However con-scientiously carpets be swept with brush or vacuum machine, they will need periodical beatings to free them of the dust and dirt which works through into the backing, and need a thorough thrashing to make them quit.
Before a rectangular carpet is taken up it should be examined for wear, which is certain to be greatest in places where it has to endure the most traffic. Perhaps turning it end for end may bring the most worn parts into positions where they will be protected by furniture, etc. When this point has been decided mark one corner and make a mark on the floor where that corner is to be when the carpet is replaced.
To get the carpet up, first remove chairs and other light furniture either into another room, or on to the surround. Heavy things, such as a piano, if they cannot be stood clear should be shifted on to the part which will not be folded up first, and moved on to the bare floor when the carpet has been partly rolled.
Bookcases, sideboards, etc., which extend over the edge of the carpet may need lightening by the removal of their contents, and lifting one end at a time while the carpet is pulled from underneath. The fact that things of this kind pin down a carpet is a good reason for keeping the carpet clear of them, and having a wide surround.

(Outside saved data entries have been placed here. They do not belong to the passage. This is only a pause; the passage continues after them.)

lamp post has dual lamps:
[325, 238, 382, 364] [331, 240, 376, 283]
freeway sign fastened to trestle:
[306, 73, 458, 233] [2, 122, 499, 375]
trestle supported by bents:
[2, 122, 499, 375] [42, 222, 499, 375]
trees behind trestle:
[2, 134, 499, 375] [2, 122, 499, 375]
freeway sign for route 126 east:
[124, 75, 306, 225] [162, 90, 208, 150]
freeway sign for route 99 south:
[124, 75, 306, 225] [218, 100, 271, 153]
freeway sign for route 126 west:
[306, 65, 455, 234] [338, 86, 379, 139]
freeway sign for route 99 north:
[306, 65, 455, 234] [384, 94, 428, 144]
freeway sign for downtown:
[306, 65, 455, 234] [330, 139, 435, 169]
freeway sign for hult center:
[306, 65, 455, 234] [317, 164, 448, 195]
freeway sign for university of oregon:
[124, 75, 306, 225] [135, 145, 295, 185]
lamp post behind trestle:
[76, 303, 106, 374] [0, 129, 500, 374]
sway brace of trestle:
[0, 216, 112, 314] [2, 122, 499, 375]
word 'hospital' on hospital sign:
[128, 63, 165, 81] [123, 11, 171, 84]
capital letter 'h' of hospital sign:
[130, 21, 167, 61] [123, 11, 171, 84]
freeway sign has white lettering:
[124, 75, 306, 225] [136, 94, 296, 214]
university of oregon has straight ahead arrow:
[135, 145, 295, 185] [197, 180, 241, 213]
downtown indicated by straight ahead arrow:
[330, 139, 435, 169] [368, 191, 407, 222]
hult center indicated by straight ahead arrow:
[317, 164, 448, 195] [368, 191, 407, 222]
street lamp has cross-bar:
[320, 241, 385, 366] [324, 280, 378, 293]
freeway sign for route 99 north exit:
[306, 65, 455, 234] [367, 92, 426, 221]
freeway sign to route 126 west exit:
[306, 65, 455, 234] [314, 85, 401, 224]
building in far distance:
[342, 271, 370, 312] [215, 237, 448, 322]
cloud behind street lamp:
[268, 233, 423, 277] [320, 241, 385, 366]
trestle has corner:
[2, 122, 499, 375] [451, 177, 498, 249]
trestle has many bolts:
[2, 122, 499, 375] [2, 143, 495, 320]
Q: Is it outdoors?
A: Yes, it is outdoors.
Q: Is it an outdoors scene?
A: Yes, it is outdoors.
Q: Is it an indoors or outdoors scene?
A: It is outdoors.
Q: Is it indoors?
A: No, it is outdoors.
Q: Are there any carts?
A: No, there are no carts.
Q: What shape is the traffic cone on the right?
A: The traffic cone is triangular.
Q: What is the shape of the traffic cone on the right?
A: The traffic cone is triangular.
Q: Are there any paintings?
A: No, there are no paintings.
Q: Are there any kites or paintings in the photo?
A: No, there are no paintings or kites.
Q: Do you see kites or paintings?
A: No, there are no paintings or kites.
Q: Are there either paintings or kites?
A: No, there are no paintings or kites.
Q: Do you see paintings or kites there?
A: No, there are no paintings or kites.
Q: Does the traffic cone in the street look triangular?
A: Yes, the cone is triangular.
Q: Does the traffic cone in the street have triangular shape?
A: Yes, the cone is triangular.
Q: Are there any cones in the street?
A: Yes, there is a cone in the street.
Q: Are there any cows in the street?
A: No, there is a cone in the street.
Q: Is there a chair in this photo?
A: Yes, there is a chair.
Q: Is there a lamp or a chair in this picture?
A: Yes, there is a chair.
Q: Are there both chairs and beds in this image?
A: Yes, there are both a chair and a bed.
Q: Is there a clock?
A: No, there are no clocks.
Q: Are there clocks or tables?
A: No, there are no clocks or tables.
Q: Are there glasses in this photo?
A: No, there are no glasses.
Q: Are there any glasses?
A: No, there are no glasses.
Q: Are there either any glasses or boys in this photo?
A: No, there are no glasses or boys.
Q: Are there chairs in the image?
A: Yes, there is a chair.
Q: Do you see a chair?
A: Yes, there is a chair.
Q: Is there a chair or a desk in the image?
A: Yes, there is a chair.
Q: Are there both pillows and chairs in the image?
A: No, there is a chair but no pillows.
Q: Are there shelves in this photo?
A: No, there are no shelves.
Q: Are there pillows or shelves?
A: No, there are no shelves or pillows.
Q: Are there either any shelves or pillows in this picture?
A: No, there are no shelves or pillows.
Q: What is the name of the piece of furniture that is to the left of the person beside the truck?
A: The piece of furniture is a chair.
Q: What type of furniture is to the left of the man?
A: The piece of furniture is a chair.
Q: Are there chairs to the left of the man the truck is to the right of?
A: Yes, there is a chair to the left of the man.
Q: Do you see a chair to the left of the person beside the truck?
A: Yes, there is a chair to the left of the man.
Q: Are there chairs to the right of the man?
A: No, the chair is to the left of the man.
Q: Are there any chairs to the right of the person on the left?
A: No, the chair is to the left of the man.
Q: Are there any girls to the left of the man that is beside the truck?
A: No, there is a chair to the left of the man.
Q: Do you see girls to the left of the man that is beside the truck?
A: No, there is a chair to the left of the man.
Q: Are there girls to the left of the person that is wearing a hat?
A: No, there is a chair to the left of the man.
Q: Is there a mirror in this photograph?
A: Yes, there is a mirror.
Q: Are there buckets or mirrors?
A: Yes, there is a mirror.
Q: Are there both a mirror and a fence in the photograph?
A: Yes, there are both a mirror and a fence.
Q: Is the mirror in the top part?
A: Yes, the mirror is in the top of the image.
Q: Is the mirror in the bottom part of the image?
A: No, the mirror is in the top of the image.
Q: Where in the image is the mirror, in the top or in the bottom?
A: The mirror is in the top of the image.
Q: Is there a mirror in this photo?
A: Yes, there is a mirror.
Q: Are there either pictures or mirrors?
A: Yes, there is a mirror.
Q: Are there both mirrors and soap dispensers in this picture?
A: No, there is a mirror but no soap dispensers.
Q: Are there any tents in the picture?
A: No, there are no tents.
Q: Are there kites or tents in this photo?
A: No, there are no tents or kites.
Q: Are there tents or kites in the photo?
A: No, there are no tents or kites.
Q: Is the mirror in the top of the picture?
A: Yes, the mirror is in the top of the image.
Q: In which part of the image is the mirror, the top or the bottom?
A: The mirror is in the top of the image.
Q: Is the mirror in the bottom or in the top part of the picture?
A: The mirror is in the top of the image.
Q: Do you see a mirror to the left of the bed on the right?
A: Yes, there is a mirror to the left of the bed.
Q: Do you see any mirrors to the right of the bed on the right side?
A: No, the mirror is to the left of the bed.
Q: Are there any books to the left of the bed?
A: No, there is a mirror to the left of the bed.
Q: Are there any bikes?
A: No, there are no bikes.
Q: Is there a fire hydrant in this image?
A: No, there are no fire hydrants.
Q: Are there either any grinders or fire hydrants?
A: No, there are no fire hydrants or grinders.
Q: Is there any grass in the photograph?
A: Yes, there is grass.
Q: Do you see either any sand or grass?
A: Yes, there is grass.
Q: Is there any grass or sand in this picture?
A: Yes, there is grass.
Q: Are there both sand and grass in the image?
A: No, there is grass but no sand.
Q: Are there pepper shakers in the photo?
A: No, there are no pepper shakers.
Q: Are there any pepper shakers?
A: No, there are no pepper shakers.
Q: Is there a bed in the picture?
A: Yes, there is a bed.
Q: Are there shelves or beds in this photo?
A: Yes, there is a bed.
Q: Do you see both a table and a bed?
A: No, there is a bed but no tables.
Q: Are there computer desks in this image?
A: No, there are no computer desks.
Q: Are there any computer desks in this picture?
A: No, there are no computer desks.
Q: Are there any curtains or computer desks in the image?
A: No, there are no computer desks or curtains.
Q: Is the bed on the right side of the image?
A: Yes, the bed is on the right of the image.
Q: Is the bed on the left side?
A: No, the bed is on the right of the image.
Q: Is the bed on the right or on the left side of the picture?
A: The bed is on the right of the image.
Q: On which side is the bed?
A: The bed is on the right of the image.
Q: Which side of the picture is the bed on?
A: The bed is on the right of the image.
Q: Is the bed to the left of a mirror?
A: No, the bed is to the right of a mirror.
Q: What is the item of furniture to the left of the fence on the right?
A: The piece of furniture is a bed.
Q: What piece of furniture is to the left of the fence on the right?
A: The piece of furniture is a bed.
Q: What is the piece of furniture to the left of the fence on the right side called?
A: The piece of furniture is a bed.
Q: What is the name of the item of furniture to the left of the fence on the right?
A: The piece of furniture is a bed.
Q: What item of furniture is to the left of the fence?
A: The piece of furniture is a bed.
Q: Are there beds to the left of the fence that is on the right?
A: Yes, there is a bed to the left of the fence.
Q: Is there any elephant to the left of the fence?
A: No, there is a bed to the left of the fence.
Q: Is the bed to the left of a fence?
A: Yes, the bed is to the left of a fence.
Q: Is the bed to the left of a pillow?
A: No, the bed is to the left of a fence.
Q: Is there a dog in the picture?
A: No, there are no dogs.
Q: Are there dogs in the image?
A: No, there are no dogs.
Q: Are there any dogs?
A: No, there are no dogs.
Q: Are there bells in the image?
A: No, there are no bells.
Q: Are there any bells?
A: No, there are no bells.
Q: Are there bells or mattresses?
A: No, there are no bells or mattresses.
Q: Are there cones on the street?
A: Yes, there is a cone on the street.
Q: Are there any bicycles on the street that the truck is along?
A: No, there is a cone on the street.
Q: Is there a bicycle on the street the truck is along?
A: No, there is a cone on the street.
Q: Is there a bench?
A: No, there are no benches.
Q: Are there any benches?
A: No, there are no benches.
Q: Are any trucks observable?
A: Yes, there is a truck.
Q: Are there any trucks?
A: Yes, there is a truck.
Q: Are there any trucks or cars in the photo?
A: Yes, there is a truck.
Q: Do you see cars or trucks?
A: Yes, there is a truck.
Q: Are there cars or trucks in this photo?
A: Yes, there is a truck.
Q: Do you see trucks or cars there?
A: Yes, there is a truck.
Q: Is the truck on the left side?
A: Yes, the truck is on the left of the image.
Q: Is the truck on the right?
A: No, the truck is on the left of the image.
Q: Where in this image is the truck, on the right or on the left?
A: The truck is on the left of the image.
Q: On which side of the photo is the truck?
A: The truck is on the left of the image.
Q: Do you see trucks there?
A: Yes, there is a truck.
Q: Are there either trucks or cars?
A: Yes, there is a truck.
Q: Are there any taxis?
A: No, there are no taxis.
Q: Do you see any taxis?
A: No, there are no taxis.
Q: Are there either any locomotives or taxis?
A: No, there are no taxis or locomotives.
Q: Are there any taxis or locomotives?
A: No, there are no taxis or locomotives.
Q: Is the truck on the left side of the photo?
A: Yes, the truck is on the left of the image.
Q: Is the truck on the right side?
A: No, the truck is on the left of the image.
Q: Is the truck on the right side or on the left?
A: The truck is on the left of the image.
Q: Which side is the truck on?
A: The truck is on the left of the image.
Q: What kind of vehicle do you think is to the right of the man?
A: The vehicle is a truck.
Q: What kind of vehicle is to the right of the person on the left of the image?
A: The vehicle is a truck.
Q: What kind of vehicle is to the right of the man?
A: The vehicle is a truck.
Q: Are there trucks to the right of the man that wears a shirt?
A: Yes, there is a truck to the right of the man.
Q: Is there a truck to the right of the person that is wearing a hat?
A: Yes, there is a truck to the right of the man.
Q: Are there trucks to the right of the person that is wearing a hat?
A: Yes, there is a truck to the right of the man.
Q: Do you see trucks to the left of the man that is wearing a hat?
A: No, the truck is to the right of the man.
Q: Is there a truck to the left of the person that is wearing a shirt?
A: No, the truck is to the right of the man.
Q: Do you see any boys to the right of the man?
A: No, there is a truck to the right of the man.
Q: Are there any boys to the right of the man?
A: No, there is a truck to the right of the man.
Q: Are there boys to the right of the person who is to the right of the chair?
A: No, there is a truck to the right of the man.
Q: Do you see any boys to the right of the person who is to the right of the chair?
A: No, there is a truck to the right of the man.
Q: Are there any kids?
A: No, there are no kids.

For the beating of the carpet a scaffold pole, slung between trees or other supports, and provided with hoisting pulleys and ropes, is a great convenience. But in most cases beating has to be done on a lawn or meadow. When a wind is blowing, take the carpet into the most exposed place available, even if this entails a little extra labour, as beating will then be easier and, from the beaters point of view, cleaner, for the wind will carry away the dust as fast as it rises.
Lay the carpet, face downward far enough down-wind to allow room for moving it once or twice on to clean grass farther up-wind. That is, of course, if space permits. Beating is done with long hazel rods or wicker carpet-beaters, which will knock some of the dust through on to the grass below, while raising some of it into the air to be blown away. At intervals the back should be swept with a hand-brush down-wind to get rid of any lodged dust.
When beating ceases to raise an appreciable amount of dust, the carpet should be dragged about over clean grass, and be turned over and beaten on the top. Sweeping should in this caso be done in the direction in which the pile lies, if it be a piled carpet.
After beating comes cleaning with diluted ammonia, if this appears to be needed. Grease and dirt stains are best treated with petrol, applied first round the edge of the stain and worked inwards. The rubbing surface of the cloth used should be changed frequently, to prevent spreading the foreign matter, and cleaning should be continued till the cloth coases to pick up dirt. Soap and water has the disadvantage of leaving the carpet somewhat sticky and ready to pick up dust and dirt. When ammonia is used it should not be stronger than one teaspoonful of ammonia to a quart of water. Vinegar and water, in the proportion of half and half, will help to restore faded colours.
In relaying the carpet begin on a clear space and when the carpet has been partly unrolled, move any furniture on to it that would obstruct the laying of the rest, and shift them back into their proper positions afterwards.